Virginia county takes on federal government that ‘refuses to do its job’
TACKLING THE FEDS: Corey Stewart, chairman of the Prince William County Board of Supervisors, is leading a charge to get info from the feds on the whereabouts of 7,000 illegal immigrants who have committed crimes in the county since 2008.
By Kathryn Watson | Watchdog.org, Virginia Bureau
ALEXANDRIA, Va. — For Corey Stewart, chairman of the Prince William County Board of Supervisors, the border crisis isn’t something far away — or something new.
This week, the Prince William County Board of Supervisors voted 5-1 to file a request under the Freedom of Information Act demanding to know the whereabouts of the roughly 7,000 illegal immigrants who have committed crimes, been arrested by county police and been placed in the hands of Immigrations and Customs Enforcement since 2008.
This isn’t the first attempt Stewart, a Republican, and his colleagues have made to get the federal government to remove individuals who are threatening and damaging their community.
In 2008, county police began asking the legal status of everyone arrested for a crime. When illegal immigrant Carlos Montano killed a nun in 2010 after being previously arrested for DUIs and released by ICE, county officials began to go after the feds with full force of the law.

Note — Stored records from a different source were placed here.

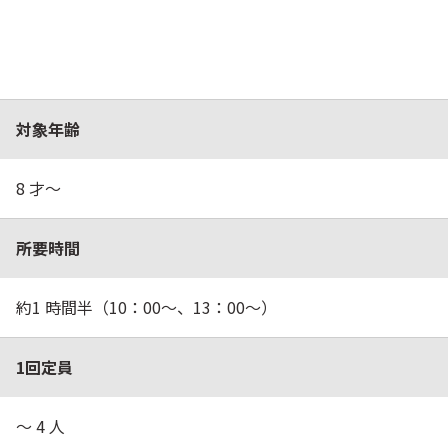
対象年齢
8 才～
所要時間
約1 時間半（10：00～、13：00～）
1回定員
～ 4 人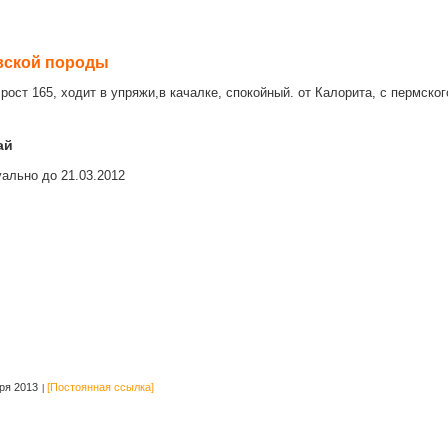
вской породы
 рост 165, ходит в упряжи,в качалке, спокойный. от Калорита, с пермско
ай
ально до 21.03.2012
ря 2013
[Постоянная ссылка]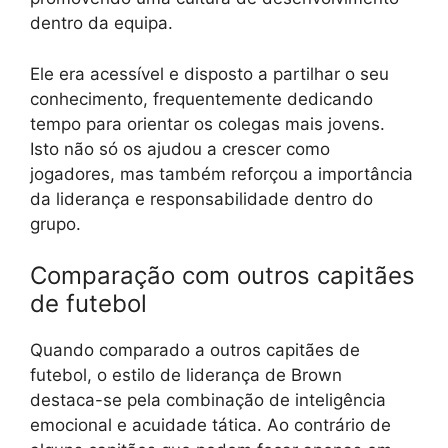
dentro da equipa.
Ele era acessível e disposto a partilhar o seu
conhecimento, frequentemente dedicando
tempo para orientar os colegas mais jovens.
Isto não só os ajudou a crescer como
jogadores, mas também reforçou a importância
da liderança e responsabilidade dentro do
grupo.
Comparação com outros capitães
de futebol
Quando comparado a outros capitães de
futebol, o estilo de liderança de Brown
destaca-se pela combinação de inteligência
emocional e acuidade tática. Ao contrário de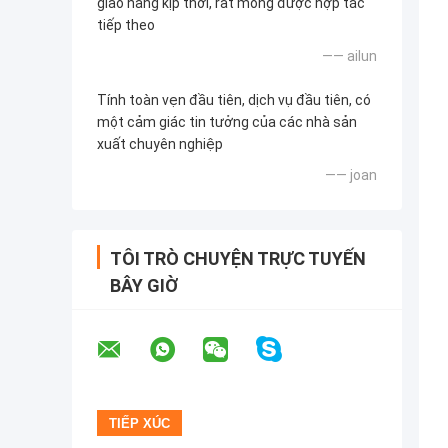
giao hàng kịp thời, rất mong được hợp tác
tiếp theo
—— ailun
Tính toàn vẹn đầu tiên, dịch vụ đầu tiên, có
một cảm giác tin tưởng của các nhà sản
xuất chuyên nghiệp
—— joan
TÔI TRÒ CHUYỆN TRỰC TUYẾN
BÂY GIỜ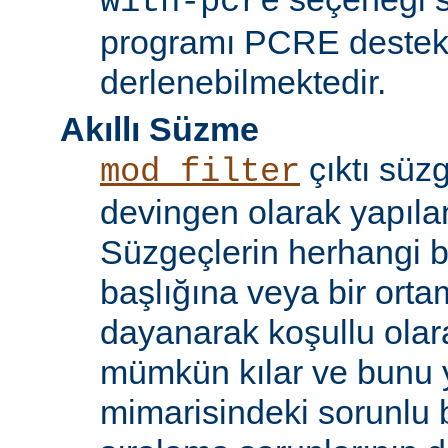
with-pcre
programı PCRE destekl
derlenebilmektedir.
Akıllı Süzme
çıktı süzg
mod_filter
devingen olarak yapılan
Süzgeçlerin herhangi bi
başlığına veya bir ort
dayanarak koşullu olara
mümkün kılar ve bunu 
mimarisindeki sorunlu b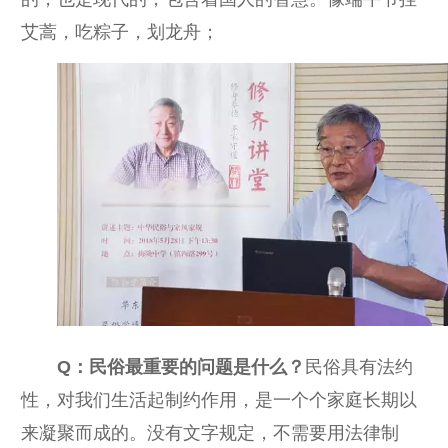
艾蒿，吃粽子，划龙舟；
Q：民俗最重要的问题是什么？
民俗具有法约
性，对我们生活起制约作用，是一个个家庭长期以
来凝聚而成的。没有文字规定，不需要用法律制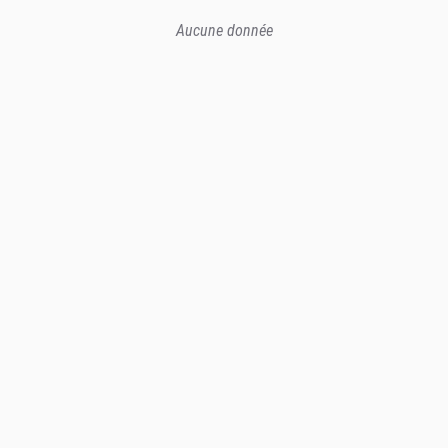
Aucune donnée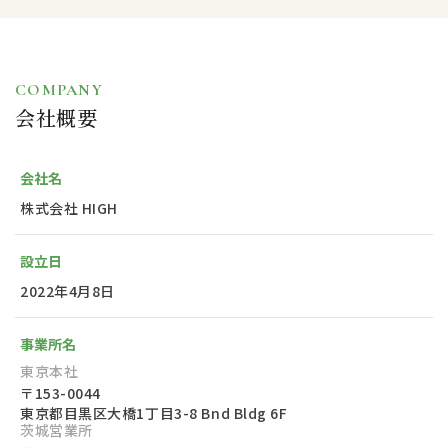
COMPANY
会社概要
会社名
株式会社 HIGH
設立日
2022年4月8日
事業所名
東京本社
〒153-0044
東京都目黒区大橋1丁目3-8 Bnd Bldg 6F
茨城営業所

“This is an unnecessary threat to public safety,” Stewart told Watchdog.org. “You’re never going to be able to get rid of all the criminals in the community. You can’t keep people in jail indefinitely. But when you have the option to remove someone who you know is dangerous, it’s an unnecessary risk to public safety and it’s just because the federal government refuses to do its job.”

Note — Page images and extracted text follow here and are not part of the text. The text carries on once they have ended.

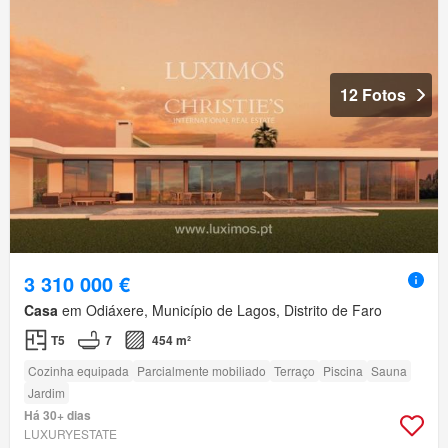
12 Fotos
3 310 000 €
Casa
em Odiáxere, Município de Lagos, Distrito de Faro
T5
7
454 m²
Cozinha equipada
Parcialmente mobiliado
Terraço
Piscina
Sauna
Jardim
Há 30+ dias
LUXURYESTATE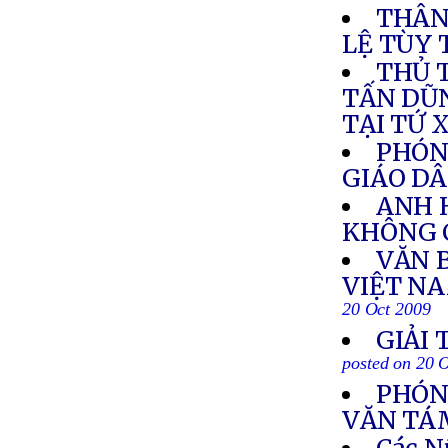
THÂN
LỆ TÙY 
THỦ 
TẤN DŨ
TẠI TỨ 
PHÓN
GIÁO DÂ
ANH 
KHÔNG 
VĂN 
VIỆT N
20 Oct 2009
GIẢI
posted on 20 
PHÓNG
VĂN TÁ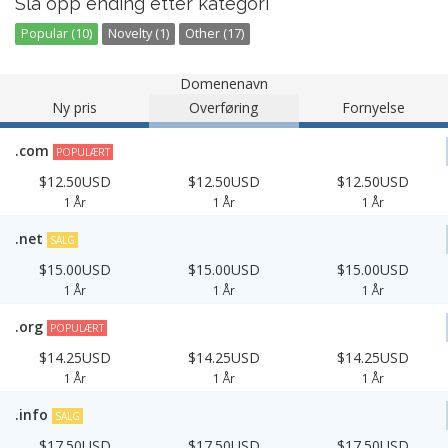
Slå opp ending etter kategori
Popular (10)
Novelty (1)
Other (17)
Domenenavn
Ny pris
Overføring
Fornyelse
.com
POPULÆRT
$12.50USD
$12.50USD
$12.50USD
1 År
1 År
1 År
.net
SALG
$15.00USD
$15.00USD
$15.00USD
1 År
1 År
1 År
.org
POPULÆRT
$14.25USD
$14.25USD
$14.25USD
1 År
1 År
1 År
.info
SALG
$17.50USD
$17.50USD
$17.50USD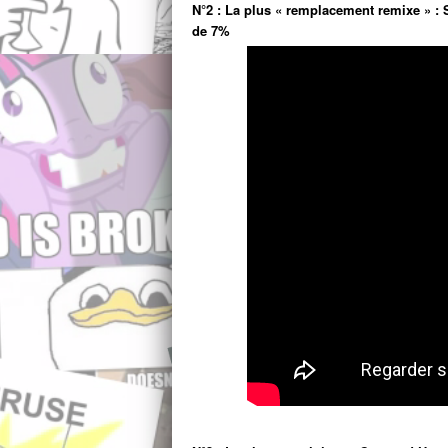
N°2 : La plus « remplacement remixe » : 
de 7%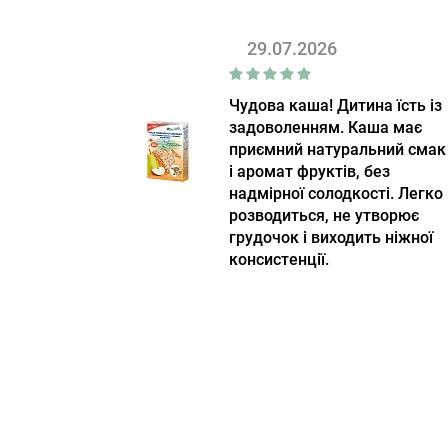
29.07.2026
Чудова каша! Дитина їсть із
задоволенням. Каша має
приємний натуральний смак
і аромат фруктів, без
надмірної солодкості. Легко
розводиться, не утворює
грудочок і виходить ніжної
консистенції.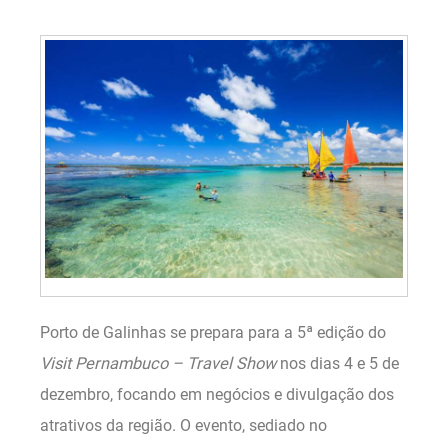
Porto de Galinhas se prepara para a 5ª edição do
Visit Pernambuco – Travel Show
nos dias 4 e 5 de
dezembro, focando em negócios e divulgação dos
atrativos da região. O evento, sediado no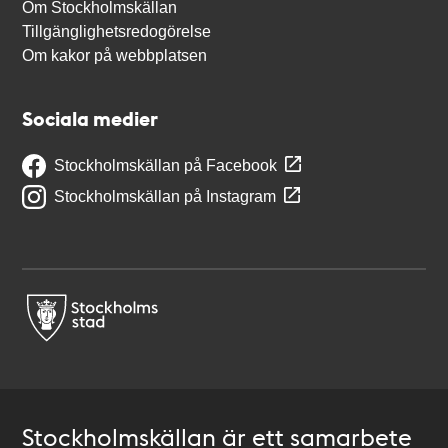
Om Stockholmskällan
Tillgänglighetsredogörelse
Om kakor på webbplatsen
Sociala medier
Stockholmskällan på Facebook
Stockholmskällan på Instagram
Stockholmskällan är ett samarbete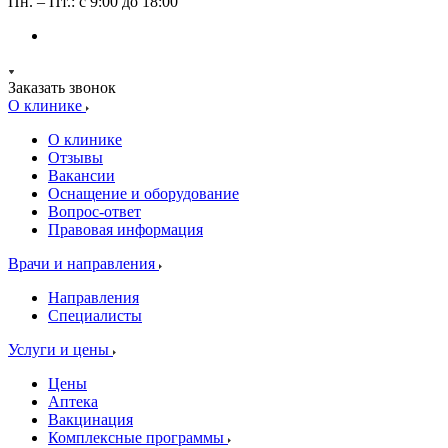
Пн. – Пт.: с 9:00 до 18:00
Заказать звонок
О клинике
О клинике
Отзывы
Вакансии
Оснащение и оборудование
Вопрос-ответ
Правовая информация
Врачи и направления
Направления
Специалисты
Услуги и цены
Цены
Аптека
Вакцинация
Комплексные программы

Wondering how widespread ICE’s failure to deport dangerous illegal immigrants is, county officials requested the whereabouts of those roughly 3,000 arrested illegal immigrants. When they were turned down, the county took the feds to court in 2011 — and lost. The federal judge said they hadn’t taken every possible administrative step to get the information.
Now, with the national immigration debate fueling the fire and county residents wondering where those now roughly 7,000 dangerous immigrants are, Stewart decided to go forward with a request under FOIA through the Department of Homeland Security. If that doesn’t work, Stewart said the county will sue — and he’s confident this time be successful.

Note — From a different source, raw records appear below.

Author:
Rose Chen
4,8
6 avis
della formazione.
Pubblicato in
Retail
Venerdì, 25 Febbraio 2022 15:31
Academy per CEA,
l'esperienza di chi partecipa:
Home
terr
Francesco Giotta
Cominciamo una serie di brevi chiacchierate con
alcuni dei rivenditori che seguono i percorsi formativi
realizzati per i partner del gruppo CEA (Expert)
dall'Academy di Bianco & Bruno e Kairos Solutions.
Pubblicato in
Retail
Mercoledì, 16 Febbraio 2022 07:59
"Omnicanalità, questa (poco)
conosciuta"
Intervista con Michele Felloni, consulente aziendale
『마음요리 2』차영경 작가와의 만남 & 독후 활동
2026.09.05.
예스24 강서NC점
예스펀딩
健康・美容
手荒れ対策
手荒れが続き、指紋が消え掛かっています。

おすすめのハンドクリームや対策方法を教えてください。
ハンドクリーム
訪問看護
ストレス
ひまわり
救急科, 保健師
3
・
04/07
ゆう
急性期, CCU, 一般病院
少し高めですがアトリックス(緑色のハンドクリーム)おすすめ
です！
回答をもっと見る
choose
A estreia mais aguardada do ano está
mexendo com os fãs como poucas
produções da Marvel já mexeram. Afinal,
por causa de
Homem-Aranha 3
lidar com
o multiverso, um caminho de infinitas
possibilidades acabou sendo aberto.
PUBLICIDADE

Virginia’s illegal immigrant population, estimated at 295,000 as of 2008, costs state taxpayers at least $1.7 billion per year, according to the Federation for American Immigration Reform. For Stewart, however, cost isn’t the main concern. It’s safety.
When some people ask Stewart why he as a local representative is getting involved in a national issue, he says he isn’t.
“I’m not involved in the illegal immigration debate,” Stewart said. “I don’t want to get involved in the big question about immigration. My angle on this is public safety. For every local government official, their number one job responsibility is to keep the public safe. And if you’ve got people who are committing crimes and they’re here illegally then their job is to keep them in jail as long as you can and once they’ve been released if they’re here illegally is to get them out of the country or at least the community.”
Next, Stewart wants to focus specifically on illegal immigrants who are sexual offenders.
Federal law requires all levels of law enforcement to report sexual offenders. But if nobody knows where they are, Stewart said DHS could be to blame.
“Child rapists and everything else — are they back in the neighborhood or are already reported? Because we don’t know where they are. We don’t even know if DHS has added them to the registry or not. At a bare minimum it’s violating the spirit of the (law), which is to protect children from sexual predators.”
The failure to deport criminals was a problem in the county during the George. W. Bush administration — but President Obama isn’t helping, Stewart said.
“The Obama administration has been saying they don’t want to give amnesty to criminals, but that’s what they’ve been doing,” Stewart said. “… Even when their deportation hearing comes, it’s usually years later, giving them years of potential criminal activity.”
The feds’ “stonewalling,” Stewart said, is incredibly frustrating — not just for average citizens, but for the police officers who place these offenders in jail, knowing they could very well be released into the community to commit a crime again.
“I’m concerned about any person who is violent,” Stewart said. “But the difference is when there’s someone here who is violent and here illegally, they can be removed. We have a tool for that.”